Record high oil prices and intensifying public concern regarding climate change have focused attention on the U.S. electric power generation industry like never before. Public pressure on electric utilities to develop more renewable energy is growing every day, with 25 states now setting deadlines for electric utilities to get at least some portion of their power from renewable sources.
While responses to the issues of high energy prices and global warming have varied from company to company, FPL Group (FPL), owner of Florida Power & Light, has taken the early lead in developing renewable power. It's the largest U.S. wind-power generator with a fleet of 48 wind farms across 16 states. Wind power provides about 30% of the company's independent power generation subsidiary's total output. Moreover, in February FPL announced plans for a massive $20 billion expansion that will triple its wind capacity.
FPL's foray into wind power has been highly successful, the company says, with its $6 billion wind investment earning a return on equity in the "high teens" percentage range and increasing its earnings per share during the first full year of operation. Now FPL hopes to extend that success to solar power, which utilities have yet to embrace. In doing so, it should gain valuable experience in renewable power development and an important advantage over rivals when bidding for future projects.
"FPL has done really well with wind, and solar is part of the overall picture, too," says Justin McCann, Standard & Poor's equity analyst covering electric utility stocks. He has a "hold" recommendation on FPL shares, which are trading near a record high set in May, 2007. McCann expects FPL will be able to raise its profits by as much as 12% annually through 2012, faster than most other power utilities, with much of that growth coming from renewable power. "It's not something we think is going to lose money," he says of the new investment in solar power.
In September, FPL said it will invest $1.5 billion to expand its solar power operations, which now comprise interests in seven facilities in the Mojave desert with a combined capacity of about 300 megawatts (FPL's owned share is about 150 MW). The $1.5 billion will be used to expand the California operations by another 200 MW and to build a 10 MW pilot facility in Florida, which could be expanded to 300 MW if it proves successful. In addition, FPL says it has identified or already controls sites that could house another 1,100 MW of solar power capacity and has started the full permitting process for 600 MW of new solar generation.

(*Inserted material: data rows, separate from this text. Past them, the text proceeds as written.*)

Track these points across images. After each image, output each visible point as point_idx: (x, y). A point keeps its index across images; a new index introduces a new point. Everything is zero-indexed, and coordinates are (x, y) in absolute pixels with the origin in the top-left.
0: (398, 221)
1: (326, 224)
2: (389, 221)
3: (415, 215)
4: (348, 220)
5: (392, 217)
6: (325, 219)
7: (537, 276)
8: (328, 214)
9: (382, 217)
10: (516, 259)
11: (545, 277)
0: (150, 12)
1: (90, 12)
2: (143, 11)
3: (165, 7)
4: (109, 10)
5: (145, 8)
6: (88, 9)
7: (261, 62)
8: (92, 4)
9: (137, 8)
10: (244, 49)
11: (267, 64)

Given all the hype about renewable energy lately, it should hardly come as a surprise that a major utility is investing in more renewable power. Yet at the utility level, the activity in renewable energy has so far focused on wind power—which is cheaper to build and enjoys more generous tax credits. As of 2005, there was only 411 MW of solar power capacity connected to the U.S. power grid, compared with 8,706 MW of wind power. Just 13 facilities produce utility-scale solar power, 11 in California and two in Arizona. Net solar power generation from utility-scale facilities—more than 1 MW of capacity—accounted for just 0.01% of all renewable energy in 2006, according to Energy Dept. statistics, and solar power output actually fell in both 2006 and 2005.